The Sherlock Holmes Card of the Day is:
SIX OF ANALYSIS
(6 of Cups)
In The Sherlock Holmes Tarot by John Matthews and Wil Kinghan (Sterling Ethos), the suit of Analysis (represented by a magnifying glass) is comparable to the suit of Cups in traditional decks.
The quotation chosen to represent the entire suit of Analysis is: “There are fifty who can reason synthetically for one who can reason analytically” from A Study in Scarlet. This comment is made, as you might expect, by Sherlock Holmes himself. It is prefaced by the following: “In solving a problem of this sort, the grand thing is to be able to reason backwards. That is a very useful accomplishment, and a very easy one, but people do not practise it much. In the every-day affairs of life it is more useful to reason forwards, and so the other comes to be neglected.” I love that.
The Holmesian Wisdom for the Six of Analysis is: “I watched the little working gangs as once I watched the criminal world” from His Last Bow. The card shows Sherlock Holmes tending a row of bee hives, dressed in a beekeeper’s hat and veil. The scene takes place after Holmes has retired from active sleuthing and has set up a bee farm in Sussex. He studies the behavior of bees the way he once studied human nature.
Although “analysis” may seem more like a Swords/Air quality than Water/Cups, the creators of this deck refer to the “leap of intuition” that often enables Holmes to “connect one detail with another.” Intuition is very much a Water quality, and it can add much to our efforts to interpret something logically or mentally.
Keys for this card, upright, are: “rest and retirement, rediscovery of one’s roots, ancestral memories, the pleasure of remembered times, a sense of tradition.” Reversed meanings: “future events and prospects, promise of better times to come, plans that might fail.”
The book that accompanies this deck also provides interpretations for each card under the headings “The Game” and “The Fog.” The former elaborates on the upright keys, while the latter expands on reversed meanings.
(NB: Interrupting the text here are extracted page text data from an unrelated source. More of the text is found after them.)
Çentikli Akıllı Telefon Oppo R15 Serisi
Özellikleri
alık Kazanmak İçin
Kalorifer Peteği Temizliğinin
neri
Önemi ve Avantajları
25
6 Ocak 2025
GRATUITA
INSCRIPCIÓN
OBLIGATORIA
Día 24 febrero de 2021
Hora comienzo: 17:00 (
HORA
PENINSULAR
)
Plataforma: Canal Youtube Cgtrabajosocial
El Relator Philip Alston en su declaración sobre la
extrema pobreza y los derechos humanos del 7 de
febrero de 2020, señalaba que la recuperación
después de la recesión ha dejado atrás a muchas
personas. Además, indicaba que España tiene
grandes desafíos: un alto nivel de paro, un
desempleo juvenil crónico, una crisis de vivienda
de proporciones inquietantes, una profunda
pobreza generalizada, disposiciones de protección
Examples from “The Game” for the Six of Analysis: “nostalgia for simpler or happy times… anniversaries that recall other times… volunteer service to others.” Examples from “The Fog”: “being stuck in the past… steering by outworn traditions, memory of anniversaries, sometimes painful…old events trigger difficult memories.”
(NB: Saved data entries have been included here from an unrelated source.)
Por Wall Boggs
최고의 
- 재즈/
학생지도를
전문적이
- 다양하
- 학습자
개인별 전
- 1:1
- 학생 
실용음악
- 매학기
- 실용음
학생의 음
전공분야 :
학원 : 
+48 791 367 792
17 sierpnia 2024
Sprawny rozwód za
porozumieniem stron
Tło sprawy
I've always read that the 6 of cups is the "soulmate card" since it depicts two kids on the original Rider-Waite card and also has to do with the past/nostalgic memories. While many associate this card with Sun in Scorpio/4th house and/or Neptune in Scorpio/4th house energy, I personally think that it has more of a very specific Neptune (nostalgic memories) in Cancer (nostalgia) in the 4th house (family), 7th (relationships) or the 12th house (secrets/that which we unconsciously or consciously keep hidden/nostalgia) OR a South Node in Cancer (I have this and am a Cancer rising and extremely nostalgic and still think of past relationships of a romantic and platonic nature).
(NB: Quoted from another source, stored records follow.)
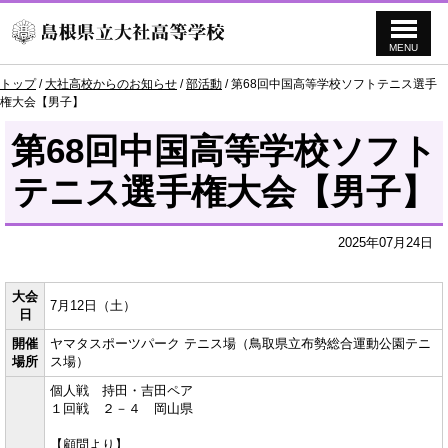
MENU
このページの本文へ
現
トップ
/
大社高校からのお知らせ
/
部活動
/
第68回中国高等学校ソフトテニス選手
在
権大会【男子】
の
位
第68回中国高等学校ソフト
置：
テニス選手権大会【男子】
2025年07月24日
大会
7月12日（土）
日
開催
ヤマタスポーツパーク テニス場（鳥取県立布勢総合運動公園テニ
場所
ス場）
個人戦 持田・吉田ペア
１回戦 ２－４ 岡山県
【顧問より】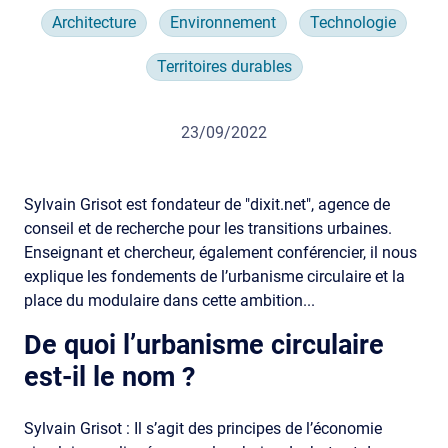
Architecture
Environnement
Technologie
Territoires durables
23/09/2022
Sylvain Grisot est fondateur de "dixit.net", agence de
conseil et de recherche pour les transitions urbaines.
Enseignant et chercheur, également conférencier, il nous
explique les fondements de l’urbanisme circulaire et la
place du modulaire dans cette ambition...
De quoi l’urbanisme circulaire
est-il le nom ?
Sylvain Grisot : Il s’agit des principes de l’économie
ReplyDeleteHello Hapa Love, thank you for stopping by and leaving a comment. The planet/sign/house associations you listed for this card are interesting. I had not heard some of them before. I know that the Order of the Golden Dawn associates the 6 of Cups with Sun in Scorpio (a sign linked with the 8th House). I am wondering if there are other systems that provide the other planet, sign, or house associations you listed for the card? If so, I would be interested in knowing what those systems are.